» **WHAT TO WORK ON**
**1.** According to the character list, where is the group of survivors led by Sam Custer headed?
**2.** Print the stretch of the character list from "- George R." through "makes its comeback.", word for word.

» **TEXT SHOWN**
________

- Christy Choi as Brittany
Brittany, a girl traveling with her father, encounters the Westward-bound survivor group in Kansas at the S&S Unlimited gun show, in the seventh episode of season 1, "Welcome to the Fu-Bar". She participates in a shooting contest, losing to 10K as the zunami enters the area. 10K gives her the first prize, a rifle, which she uses to save him from a zombie. She then safely leaves with her father.
- Conner Marx as Cosmonaut Yuri
Yuri is an imaginary Russian pilot, a hallucination experienced by Citizen Z due to oxygen deprivation. He appears in the eighth episode of season 1, "Zunami".
- Kelly McGillis as Helen
Helen is the leader of the Sisters of Mercy camp, first encountered in the 11th episode of season 1, "Sisters of Mercy". She and her sister-wives started the camp, which only allow women and female children to stay, but she turns away male travelers and sets the boys off on a suicide mission once they are 13 years old. A survivor of abuse by her late husband, she promotes killing men even if there is no proof of any wrongdoing. Her main ability in the apocalypse is to brainwash every women and girl she can.
- William Sadler as Sam Custer
Sam Custer is a former long-haul driver who becomes the wagon master of a group of survivors headed to Edmonton. He appears in the third episode of season 2, "Zombie Road". Sam is suffering from radiation poisoning, but continues to drive a modified truck carrying the survivors until his apparent demise.
- George R. R. Martin as Zombie George R. R. Martin
A famous author (played by himself), he is bitten after escaping to his hotel room when the Comic Con event he is attending as a guest star is overrun. He appears in the eighth episode of season 2, "The Collector", as part of the zombie collection of Dean a.k.a. "The Collector", and is the only famous person that Dean has collected. He spends his zombie days signing books through retained muscle memory. Dean hopes to eventually make his fortune by selling the books on eBay when humankind makes its comeback.
- Tom Beyer as Dean
Dean, a.k.a. "The Collector", is the curator of a unique collection of mutated zombies, displaying them in a museum setting and restraining the zombies with an invisible dog fence. He appears in the eighth episode of season 2, "The Collector". In the past, Dean aspired to be part of the Centers for Disease Control and Prevention, repeatedly warning them about the possibility of a zombie pandemic. He grew bitter after repeated rejections and began his own preparations for what he saw as the inevitable zombie apocalypse. He captures Murphy, interviewing him, sampling his blood and controlling him with a shock collar. Dean is killed by bites from a nuclear zombie, a "phytozombie" and a "blaster" zombie, all released from captivity by Murphy.
- Missi Pyle as Bernadette
Bernadette is the leader of a cult-like group of "extranauts", people who believed they will soon be going to outer space with a race of aliens. She appears in the ninth episode of season 2, "Rozwell".
- Eddie Spears as Gorden Firecloud, a.k.a. Red Hawk
Gorden "Red Hawk" Firecloud is the leader of part of a Native American tribe that follows him to their ancestral land, in the hope that their ancestors will protect them. The son of Chief Dan Firecloud and brother of Ayalla Firecloud, he appears in the 10th episode of season 2, "We Were Nowhere Near the Grand Canyon". Before the apocalypse, he was a college professor specializing in native culture. His tribe is wary of the zombie virus infecting their community, calling it "Zendigo" and a "disease of the soul", and Red Hawk blames the outbreak on whites.
- Tinsel Korey as Ayalla Firecloud
Ayalla Firecloud is the sister of Red Hawk, but does not share his views. She appears in the 10th episode of season 2, "We Were Nowhere Near the Grand Canyon".
- Anthony Michael Hall as Gideon Gould
Gideon Gould appears in the 11th episode of season 2, "Corporate Retreat".
- John Wu as Lt. Mong
Lt. Mong is encountered in the second episode of season 3, "A New Mission". He is a soldier in what is left of the Chinese army, and is part of Dr Sun Mei's team. Mong is bitten by a zombie during the Chinese team's mission to obtain their supply drop. He is given mercy by Sun Mei.

________

» **DATA FOR REVIEW**
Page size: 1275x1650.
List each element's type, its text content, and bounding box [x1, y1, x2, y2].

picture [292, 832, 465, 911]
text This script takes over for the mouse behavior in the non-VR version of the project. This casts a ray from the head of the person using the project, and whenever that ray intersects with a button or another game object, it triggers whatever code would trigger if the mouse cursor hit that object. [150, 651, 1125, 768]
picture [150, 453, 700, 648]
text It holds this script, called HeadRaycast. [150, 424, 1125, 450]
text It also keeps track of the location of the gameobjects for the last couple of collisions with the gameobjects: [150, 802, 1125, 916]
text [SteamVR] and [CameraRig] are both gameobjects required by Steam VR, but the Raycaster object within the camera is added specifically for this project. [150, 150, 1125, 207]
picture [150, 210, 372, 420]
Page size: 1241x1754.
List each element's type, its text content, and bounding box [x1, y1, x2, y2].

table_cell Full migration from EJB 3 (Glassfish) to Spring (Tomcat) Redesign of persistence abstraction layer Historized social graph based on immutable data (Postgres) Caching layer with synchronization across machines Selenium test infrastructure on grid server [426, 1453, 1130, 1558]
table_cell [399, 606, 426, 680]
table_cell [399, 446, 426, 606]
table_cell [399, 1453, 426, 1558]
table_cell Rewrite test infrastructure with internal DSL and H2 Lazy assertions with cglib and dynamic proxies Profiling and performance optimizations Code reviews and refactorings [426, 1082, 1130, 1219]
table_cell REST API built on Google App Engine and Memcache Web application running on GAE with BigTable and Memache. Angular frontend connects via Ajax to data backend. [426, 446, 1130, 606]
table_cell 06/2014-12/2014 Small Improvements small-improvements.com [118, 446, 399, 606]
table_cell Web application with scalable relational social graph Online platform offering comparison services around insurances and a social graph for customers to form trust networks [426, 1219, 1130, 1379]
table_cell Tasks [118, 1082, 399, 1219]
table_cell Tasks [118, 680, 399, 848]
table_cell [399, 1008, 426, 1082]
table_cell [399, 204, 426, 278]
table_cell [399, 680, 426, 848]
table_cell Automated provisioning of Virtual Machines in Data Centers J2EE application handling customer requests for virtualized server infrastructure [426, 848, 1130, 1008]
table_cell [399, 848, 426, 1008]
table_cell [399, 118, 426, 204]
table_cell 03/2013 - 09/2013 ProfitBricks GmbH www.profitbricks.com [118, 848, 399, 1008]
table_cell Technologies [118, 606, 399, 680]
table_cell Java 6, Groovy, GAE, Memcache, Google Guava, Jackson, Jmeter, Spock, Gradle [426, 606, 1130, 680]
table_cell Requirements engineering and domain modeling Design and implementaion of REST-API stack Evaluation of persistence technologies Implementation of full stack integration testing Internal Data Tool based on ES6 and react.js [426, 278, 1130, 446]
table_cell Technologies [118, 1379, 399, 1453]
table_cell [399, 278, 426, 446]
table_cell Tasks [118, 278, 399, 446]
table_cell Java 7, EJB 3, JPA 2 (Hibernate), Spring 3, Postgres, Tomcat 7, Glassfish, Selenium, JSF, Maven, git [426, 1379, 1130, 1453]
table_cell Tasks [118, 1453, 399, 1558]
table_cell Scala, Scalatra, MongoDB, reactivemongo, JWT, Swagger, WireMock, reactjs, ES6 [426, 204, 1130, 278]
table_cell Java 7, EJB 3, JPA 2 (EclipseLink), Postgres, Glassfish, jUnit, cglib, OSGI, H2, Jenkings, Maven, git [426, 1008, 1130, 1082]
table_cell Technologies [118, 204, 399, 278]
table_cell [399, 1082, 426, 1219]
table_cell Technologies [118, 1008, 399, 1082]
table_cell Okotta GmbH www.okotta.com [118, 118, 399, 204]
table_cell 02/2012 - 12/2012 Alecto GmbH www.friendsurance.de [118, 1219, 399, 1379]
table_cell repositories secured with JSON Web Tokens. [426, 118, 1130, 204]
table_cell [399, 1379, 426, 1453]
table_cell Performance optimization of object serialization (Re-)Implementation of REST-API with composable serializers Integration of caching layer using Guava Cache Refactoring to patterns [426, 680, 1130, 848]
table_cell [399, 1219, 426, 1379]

________

» **TASK SOLUTIONS**
**1.** Edmonton.

**2.**
- George R. R. Martin as Zombie George R. R. Martin
A famous author (played by himself), he is bitten after escaping to his hotel room when the Comic Con event he is attending as a guest star is overrun. He appears in the eighth episode of season 2, "The Collector", as part of the zombie collection of Dean a.k.a. "The Collector", and is the only famous person that Dean has collected. He spends his zombie days signing books through retained muscle memory. Dean hopes to eventually make his fortune by selling the books on eBay when humankind makes its comeback.